■ EXERCISE DIRECTIONS: Which lines have the string "немедленно"? Copy all of them from the entries below.
[[ INFORMATION open ]]
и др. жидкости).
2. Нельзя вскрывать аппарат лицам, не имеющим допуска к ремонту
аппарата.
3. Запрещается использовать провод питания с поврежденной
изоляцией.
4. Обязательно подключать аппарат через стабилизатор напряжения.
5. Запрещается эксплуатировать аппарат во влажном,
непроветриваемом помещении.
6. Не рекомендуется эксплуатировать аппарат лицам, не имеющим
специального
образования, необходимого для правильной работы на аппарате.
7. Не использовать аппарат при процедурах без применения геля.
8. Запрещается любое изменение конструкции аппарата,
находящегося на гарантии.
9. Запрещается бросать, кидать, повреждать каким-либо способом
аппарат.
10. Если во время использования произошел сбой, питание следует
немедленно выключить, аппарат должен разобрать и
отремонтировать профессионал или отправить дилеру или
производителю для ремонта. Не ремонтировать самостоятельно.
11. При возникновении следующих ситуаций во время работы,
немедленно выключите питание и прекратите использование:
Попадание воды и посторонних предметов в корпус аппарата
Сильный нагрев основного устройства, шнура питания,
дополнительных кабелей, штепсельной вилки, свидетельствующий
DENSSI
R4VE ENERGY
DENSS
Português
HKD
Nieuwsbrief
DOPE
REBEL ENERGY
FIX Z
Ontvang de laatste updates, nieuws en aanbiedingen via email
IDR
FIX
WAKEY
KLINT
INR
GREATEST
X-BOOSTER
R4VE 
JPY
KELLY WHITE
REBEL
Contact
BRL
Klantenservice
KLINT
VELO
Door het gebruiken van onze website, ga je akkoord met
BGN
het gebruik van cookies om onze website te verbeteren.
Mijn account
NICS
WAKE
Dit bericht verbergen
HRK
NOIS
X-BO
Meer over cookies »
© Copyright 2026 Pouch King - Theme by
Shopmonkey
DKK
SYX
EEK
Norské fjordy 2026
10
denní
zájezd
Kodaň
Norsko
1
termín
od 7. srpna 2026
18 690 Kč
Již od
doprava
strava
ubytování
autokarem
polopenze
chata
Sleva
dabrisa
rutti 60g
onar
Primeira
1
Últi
[[ INFORMATION closed ]]
■ TASK RESULT:
немедленно выключить, аппарат должен разобрать и
немедленно выключите питание и прекратите использование:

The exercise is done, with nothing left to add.